Former Bush administration officials are strongly displeased about Obama’s conduct during his recent visit to Moscow.
For example, ex- Deputy Assistant Secretary of State Liz Cheney criticized Obama’s speech, which he delivered to the New Economic School graduates.
“There are two different versions of the story of the end of the Cold War: the Russian version, and the truth. President Barack Obama endorsed the Russian version in Moscow,” Liz Cheney told The Wall Street Journal.
The official disliked Obama’s remarks that the Cold War reached a conclusion because of the actions taken by many nations over many years, including Russia and the countries of Eastern Europe. By Cheney’s opinion, the decisive role was played by “the commitment of free nations to defend liberty and defeat Communism”.
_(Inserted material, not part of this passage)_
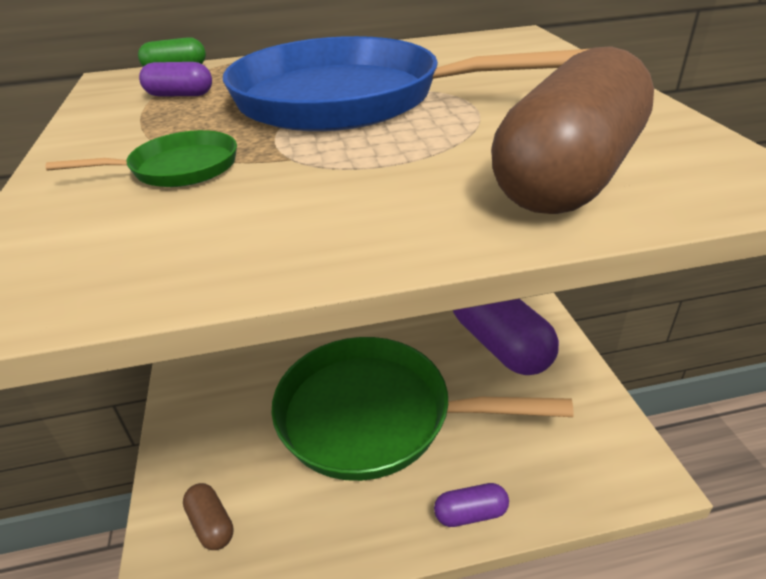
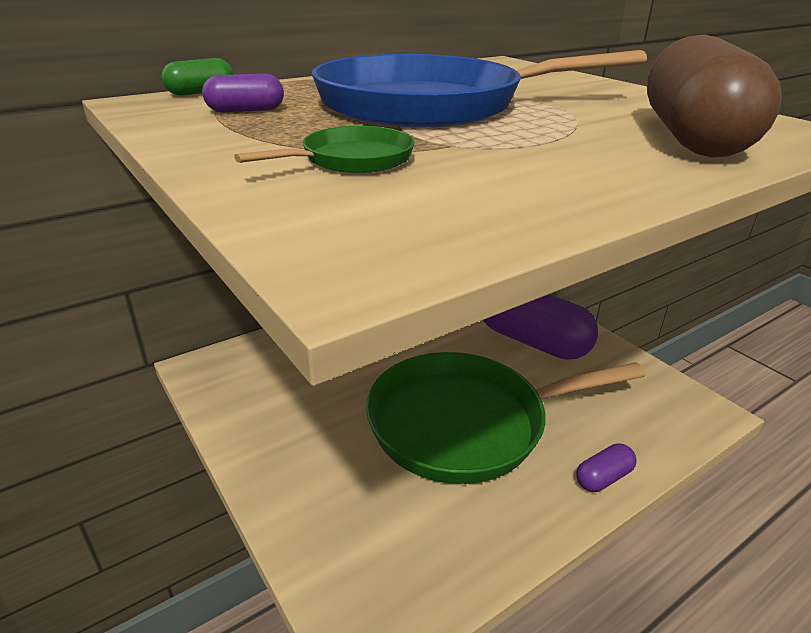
camera: 25 degrees left, 5 degrees down
brown capsule [183,483,234,550] -> none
“It is irresponsible for an American president to go to Moscow and tell a room full of young Russians less than the truth about how the Cold War ended,” she said.
Cheney wants the White House to take a lesson from President Harry Truman who was one of the ideologists of the Cold War initiation and armament race.
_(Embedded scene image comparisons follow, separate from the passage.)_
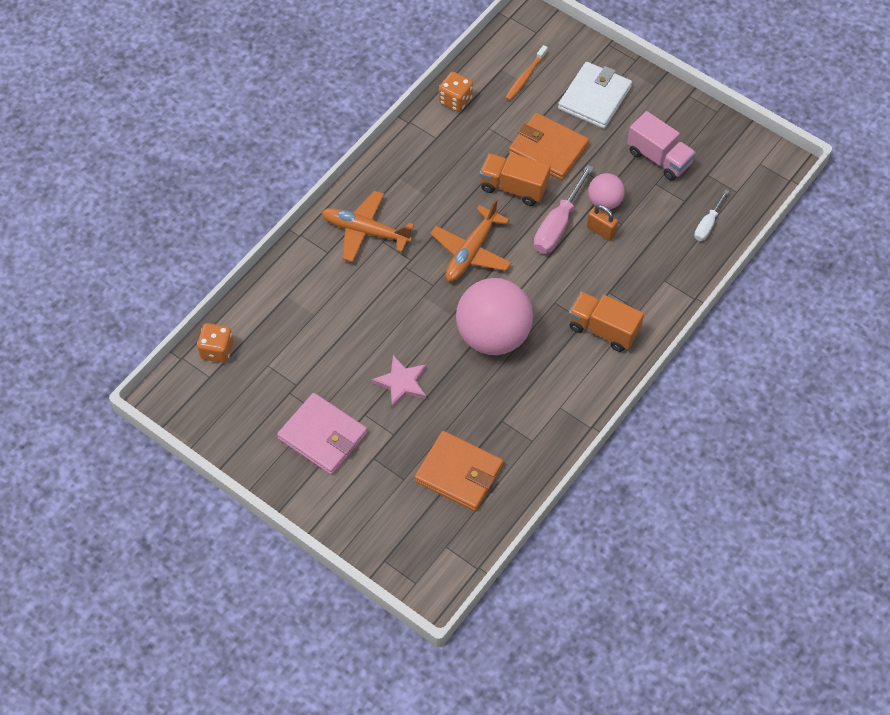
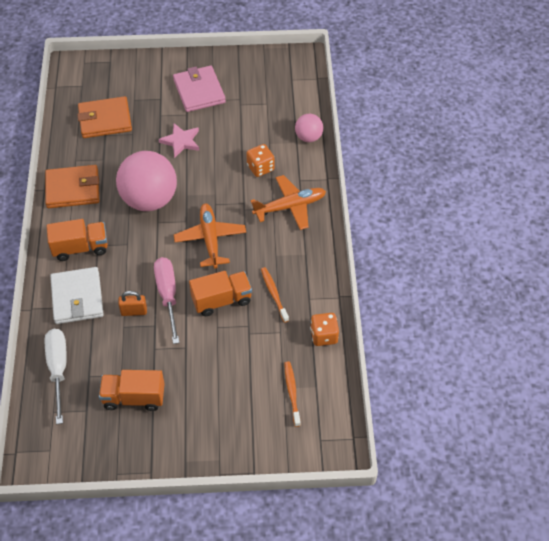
camera: 140 degrees right, 5 degrees down
orange dice [197,323,234,363] -> orange dice moved to [246,144,275,177]
pink wallet [277,393,367,475] -> pink wallet turned 75 degrees clockwise [173,66,226,112]
orange wallet [509,113,589,180] -> orange wallet moved to [45,165,99,208]
white wallet [558,62,632,129] -> white wallet moved to [50,267,104,324]
pink ball [588,173,625,209] -> pink ball moved to [295,114,323,142]
pink truck [627,111,696,181] -> orange truck [99,370,165,411]
white screwdriver [694,189,729,241] -> white screwdriver [45,329,67,424], size x1.70
none -> orange toothbrush [261,267,289,323]

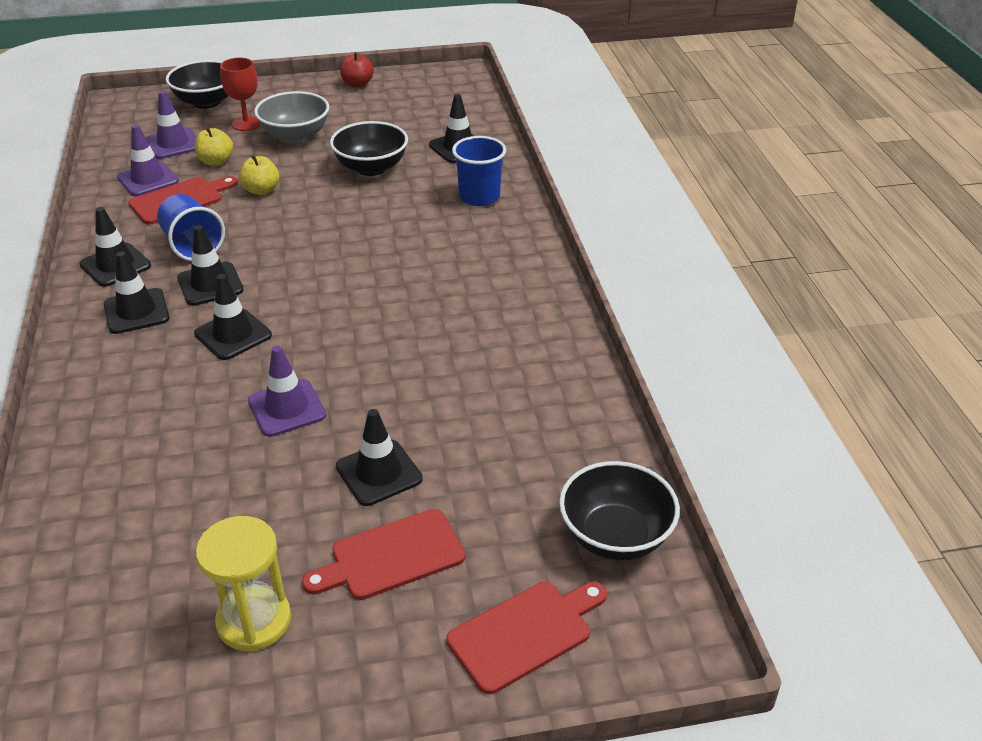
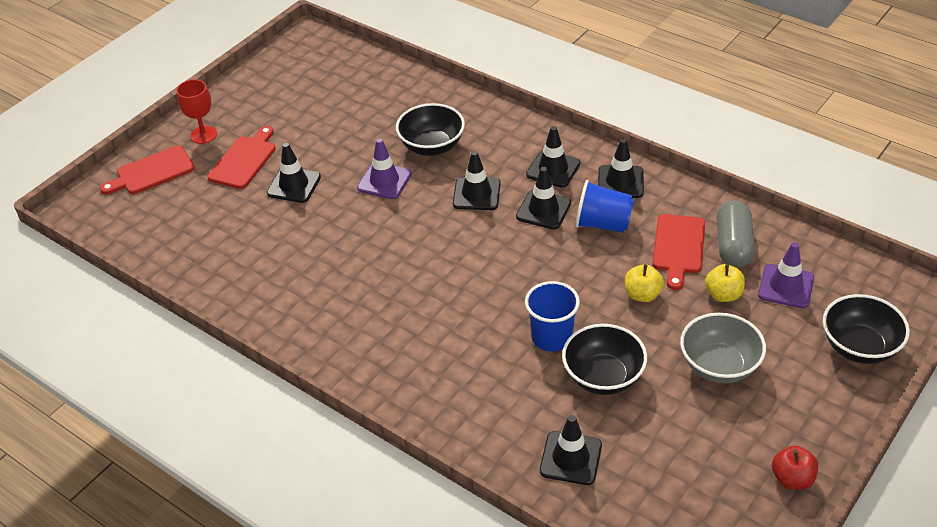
camera: 140 degrees right, 5 degrees up
purple traffic cone [117,125,179,196] -> grey capsule [716,200,755,268]
yellow hourglass [196,516,291,651] -> none
red goblet [220,57,260,131] -> red goblet moved to [176,79,217,144]
red cutting board [447,582,607,694] -> red cutting board turned 45 degrees clockwise [100,145,195,194]
blue cup [452,136,506,206] -> blue cup moved to [525,281,580,352]
black bowl [559,461,680,560] -> black bowl moved to [396,103,465,156]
Experts say that Cheney’s attack against irresponsible statements is no surprise. It would be, on the contrary, strange if the efforts to improve Russian-American relationships did not draw Republicans’ criticism. American neoconservatives consider Obama to be a dangerous idealist.
There were neither anti-American nor pro-Russian notes in Obama’s speeches. He simply said what one could never hear form the US Republican Party representatives . Obama simply acknowledged the role of Russia in the history of world civilization. The Russian authorities have a common feeling that Obama is sincere in his approach. He is obviously not liable to the Cold War sentiments.
The US President will unlikely react to conservatives’ attacks, though he will have to defend his position, demonstrating that he protects national interests.